■ **Task**: Count the lines of the records that contain the string "FACE", treating uppercase and lowercase as distinct, and give only the number.

(Stored items)
━━━━━━

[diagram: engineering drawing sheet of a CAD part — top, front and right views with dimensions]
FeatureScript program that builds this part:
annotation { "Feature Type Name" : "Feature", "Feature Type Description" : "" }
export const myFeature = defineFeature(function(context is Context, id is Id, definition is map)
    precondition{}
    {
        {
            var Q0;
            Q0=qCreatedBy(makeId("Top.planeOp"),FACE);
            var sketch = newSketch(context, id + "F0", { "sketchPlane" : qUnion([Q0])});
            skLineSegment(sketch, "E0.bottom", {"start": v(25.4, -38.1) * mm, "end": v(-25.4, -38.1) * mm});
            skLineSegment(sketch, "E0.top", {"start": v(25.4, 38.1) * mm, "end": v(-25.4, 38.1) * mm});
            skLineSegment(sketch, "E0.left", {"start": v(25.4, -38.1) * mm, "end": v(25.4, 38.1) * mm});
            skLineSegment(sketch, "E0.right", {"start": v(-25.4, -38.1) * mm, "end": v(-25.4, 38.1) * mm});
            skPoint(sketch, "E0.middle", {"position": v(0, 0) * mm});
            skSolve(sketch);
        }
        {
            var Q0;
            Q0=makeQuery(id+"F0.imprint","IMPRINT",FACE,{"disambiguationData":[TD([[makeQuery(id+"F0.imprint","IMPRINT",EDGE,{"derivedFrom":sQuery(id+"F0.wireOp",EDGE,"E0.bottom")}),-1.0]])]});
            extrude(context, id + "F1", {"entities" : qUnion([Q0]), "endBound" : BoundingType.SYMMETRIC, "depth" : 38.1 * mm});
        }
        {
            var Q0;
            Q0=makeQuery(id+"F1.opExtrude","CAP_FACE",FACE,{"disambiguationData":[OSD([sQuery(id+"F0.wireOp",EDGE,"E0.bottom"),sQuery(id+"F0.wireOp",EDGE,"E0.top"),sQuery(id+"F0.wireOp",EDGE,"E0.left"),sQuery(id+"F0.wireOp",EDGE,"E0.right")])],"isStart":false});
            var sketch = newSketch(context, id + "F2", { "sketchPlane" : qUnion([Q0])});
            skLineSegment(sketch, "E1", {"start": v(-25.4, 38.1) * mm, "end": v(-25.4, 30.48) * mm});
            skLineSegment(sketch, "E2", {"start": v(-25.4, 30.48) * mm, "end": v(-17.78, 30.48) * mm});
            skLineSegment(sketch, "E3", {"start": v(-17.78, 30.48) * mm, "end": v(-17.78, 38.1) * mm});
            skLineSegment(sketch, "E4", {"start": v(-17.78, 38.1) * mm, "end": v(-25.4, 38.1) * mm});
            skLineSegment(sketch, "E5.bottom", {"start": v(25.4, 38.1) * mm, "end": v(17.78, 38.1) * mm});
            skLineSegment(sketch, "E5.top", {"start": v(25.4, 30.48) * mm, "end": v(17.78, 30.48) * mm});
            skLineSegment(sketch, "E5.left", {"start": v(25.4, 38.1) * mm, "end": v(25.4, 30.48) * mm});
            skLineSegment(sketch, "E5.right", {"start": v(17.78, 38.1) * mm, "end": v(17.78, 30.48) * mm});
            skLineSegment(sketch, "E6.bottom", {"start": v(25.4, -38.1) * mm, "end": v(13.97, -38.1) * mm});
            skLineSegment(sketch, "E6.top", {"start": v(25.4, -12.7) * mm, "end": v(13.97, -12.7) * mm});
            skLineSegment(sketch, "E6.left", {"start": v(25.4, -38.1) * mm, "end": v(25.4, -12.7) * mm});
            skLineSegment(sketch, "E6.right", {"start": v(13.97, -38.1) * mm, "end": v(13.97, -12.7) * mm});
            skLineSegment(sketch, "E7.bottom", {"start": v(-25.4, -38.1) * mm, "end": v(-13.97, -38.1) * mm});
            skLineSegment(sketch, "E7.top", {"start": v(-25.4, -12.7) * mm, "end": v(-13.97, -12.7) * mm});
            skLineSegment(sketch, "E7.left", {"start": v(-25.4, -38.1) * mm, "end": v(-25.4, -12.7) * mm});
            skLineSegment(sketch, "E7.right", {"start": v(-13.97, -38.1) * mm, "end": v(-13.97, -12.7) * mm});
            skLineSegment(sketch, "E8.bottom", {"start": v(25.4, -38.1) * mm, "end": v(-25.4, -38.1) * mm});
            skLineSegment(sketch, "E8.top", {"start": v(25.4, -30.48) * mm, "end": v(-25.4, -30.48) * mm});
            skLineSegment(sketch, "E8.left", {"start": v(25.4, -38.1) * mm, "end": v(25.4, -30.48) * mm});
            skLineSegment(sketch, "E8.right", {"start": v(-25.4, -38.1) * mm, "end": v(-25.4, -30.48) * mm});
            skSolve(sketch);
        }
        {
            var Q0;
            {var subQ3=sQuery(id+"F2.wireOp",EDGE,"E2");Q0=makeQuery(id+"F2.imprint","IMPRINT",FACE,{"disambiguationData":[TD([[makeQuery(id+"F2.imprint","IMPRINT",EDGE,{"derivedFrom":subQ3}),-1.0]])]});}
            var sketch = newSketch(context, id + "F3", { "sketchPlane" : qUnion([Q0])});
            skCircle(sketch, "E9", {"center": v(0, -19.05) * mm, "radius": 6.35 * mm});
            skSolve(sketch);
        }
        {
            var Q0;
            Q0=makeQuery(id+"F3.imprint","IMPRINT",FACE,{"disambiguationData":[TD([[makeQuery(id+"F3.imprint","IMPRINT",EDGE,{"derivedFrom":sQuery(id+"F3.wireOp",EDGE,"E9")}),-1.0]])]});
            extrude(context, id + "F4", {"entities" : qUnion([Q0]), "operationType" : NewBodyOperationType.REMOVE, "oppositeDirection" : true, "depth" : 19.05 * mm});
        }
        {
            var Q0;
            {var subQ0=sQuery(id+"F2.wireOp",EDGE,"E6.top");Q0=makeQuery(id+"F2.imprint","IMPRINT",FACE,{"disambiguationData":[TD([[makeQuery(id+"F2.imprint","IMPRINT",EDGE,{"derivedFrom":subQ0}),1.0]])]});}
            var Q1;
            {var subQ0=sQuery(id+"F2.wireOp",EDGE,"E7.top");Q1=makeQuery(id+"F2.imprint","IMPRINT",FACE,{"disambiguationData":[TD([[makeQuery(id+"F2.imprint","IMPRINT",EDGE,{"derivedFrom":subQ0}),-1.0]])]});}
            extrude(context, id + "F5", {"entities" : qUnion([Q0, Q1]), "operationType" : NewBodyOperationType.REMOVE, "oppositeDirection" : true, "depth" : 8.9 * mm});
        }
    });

━━━━━━

■ **Correct result**: 7